Interventions indirectly affecting the risk associated with microaspiration

Some interventions do not directly target microaspiration. Their practice however, may alter the risk of microaspiration and/or pneumonia. Based on the available evidence their use can be either be advocated or not. Small bowel feedings, for example, are assumed to minimize the risk of aspiration should intolerance to enteral feedings occur. No data however to support this practice with the aim to reduce VAP risk are available. Routine changes of ventilator circuits do not decrease VAP risk. Even stronger, where no benefit is to be expected the patient may experience a microaspiration by unnecessary manipulation of the tubings.

Mouthwashes with chlorhexidine solutions and selective oral decontamination do not as such reduce the risk of microaspiration [21, 52]. Yet, these interventions reduce the microbial burden in the oral cavity and therefore the inoculum of potential pathogenic microorganisms entering the lower respiratory tract in case of microaspiration.

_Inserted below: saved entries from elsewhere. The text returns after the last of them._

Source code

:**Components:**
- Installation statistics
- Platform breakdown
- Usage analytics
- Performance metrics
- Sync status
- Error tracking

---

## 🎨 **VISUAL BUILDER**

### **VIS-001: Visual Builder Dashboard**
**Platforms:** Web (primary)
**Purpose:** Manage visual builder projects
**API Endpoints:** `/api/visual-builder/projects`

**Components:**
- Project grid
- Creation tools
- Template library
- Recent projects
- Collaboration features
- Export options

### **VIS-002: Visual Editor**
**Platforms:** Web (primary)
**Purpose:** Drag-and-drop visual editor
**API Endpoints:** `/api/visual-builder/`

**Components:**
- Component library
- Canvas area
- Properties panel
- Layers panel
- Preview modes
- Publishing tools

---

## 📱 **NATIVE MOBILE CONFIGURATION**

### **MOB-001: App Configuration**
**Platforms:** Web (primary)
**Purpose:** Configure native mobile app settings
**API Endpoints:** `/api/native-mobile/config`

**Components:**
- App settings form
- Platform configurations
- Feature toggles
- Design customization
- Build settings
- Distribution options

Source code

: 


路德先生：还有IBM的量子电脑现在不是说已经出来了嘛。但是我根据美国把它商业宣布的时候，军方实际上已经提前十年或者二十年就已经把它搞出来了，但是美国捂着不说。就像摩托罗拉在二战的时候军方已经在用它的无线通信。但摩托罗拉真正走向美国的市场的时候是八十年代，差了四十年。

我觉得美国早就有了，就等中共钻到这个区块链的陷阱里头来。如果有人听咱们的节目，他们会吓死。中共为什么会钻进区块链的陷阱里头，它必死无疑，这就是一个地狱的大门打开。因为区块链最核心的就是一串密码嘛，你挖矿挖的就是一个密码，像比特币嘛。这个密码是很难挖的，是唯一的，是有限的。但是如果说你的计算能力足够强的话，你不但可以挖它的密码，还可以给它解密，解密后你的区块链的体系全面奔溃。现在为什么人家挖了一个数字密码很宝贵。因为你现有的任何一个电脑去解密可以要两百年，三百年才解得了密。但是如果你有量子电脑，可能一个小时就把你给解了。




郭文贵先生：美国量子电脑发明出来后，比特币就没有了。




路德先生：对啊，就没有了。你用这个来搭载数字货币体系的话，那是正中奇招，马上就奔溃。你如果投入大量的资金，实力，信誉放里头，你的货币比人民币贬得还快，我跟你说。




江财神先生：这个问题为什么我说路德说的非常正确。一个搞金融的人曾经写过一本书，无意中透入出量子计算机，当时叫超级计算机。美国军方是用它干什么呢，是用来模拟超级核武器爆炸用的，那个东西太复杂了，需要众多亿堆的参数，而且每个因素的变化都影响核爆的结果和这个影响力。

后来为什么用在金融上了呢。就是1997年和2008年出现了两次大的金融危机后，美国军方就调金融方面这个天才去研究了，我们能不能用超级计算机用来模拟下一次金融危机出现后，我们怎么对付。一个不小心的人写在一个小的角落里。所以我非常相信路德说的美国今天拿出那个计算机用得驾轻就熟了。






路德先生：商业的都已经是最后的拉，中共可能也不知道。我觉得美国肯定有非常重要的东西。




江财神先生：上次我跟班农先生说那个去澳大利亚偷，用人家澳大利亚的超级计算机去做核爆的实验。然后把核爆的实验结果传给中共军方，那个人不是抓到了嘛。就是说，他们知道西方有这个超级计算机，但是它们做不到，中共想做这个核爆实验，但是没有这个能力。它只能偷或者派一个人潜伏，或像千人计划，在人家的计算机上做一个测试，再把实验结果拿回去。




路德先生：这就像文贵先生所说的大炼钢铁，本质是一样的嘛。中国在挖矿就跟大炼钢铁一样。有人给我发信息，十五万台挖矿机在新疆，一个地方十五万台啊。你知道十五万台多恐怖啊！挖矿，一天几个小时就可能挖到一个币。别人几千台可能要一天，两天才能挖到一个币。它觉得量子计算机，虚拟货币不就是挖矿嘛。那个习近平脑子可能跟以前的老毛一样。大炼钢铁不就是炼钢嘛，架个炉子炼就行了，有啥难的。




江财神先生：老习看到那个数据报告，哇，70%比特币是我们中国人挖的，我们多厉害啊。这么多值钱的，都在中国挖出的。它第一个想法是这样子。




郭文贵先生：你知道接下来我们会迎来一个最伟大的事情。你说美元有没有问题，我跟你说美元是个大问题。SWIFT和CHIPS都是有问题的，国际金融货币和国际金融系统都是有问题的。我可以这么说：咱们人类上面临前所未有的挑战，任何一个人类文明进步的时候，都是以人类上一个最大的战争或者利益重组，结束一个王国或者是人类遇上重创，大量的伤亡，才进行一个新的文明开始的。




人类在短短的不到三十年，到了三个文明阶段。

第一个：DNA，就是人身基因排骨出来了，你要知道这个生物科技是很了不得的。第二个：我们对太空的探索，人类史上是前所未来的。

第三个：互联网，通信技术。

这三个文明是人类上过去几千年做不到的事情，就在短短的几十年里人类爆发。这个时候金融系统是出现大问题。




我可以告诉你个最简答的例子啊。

Several interventions have been developed in order to reduce the risk of microaspiration and subsequently VAP. Taking into account the effectiveness of avoiding microaspiration and VAP the following measures should be considered: (i) the use of ETT designed for SSD, (ii) continuous cuff pressure monitoring and control, (iii) a minimum PEEP of 5 cmH2O, and (iv) avoidance of supine positioning. The following measures lack data to demonstrate their benefits in terms of VAP risk reduction, but are nevertheless interesting because of their potential to reduce microaspiration: (i) gel lubrication of the cuff prior to intubation, (ii) polyurethane cuffed ETTs, and (iii) taper-shaped ETT cuffs.

Authors’ information

SB is Professor at the Dept. of Internal Medicine at Ghent University and holds a research mandate of the Special Research Fund at Ghent University. JP is Professor and head of the Dept. of Anesthesiology & Peri-Operative Medicine at University Hospital Brussels. MK is Golman Professor of Pulmonary and Critical Care Medicine at Washington University School of Medicine.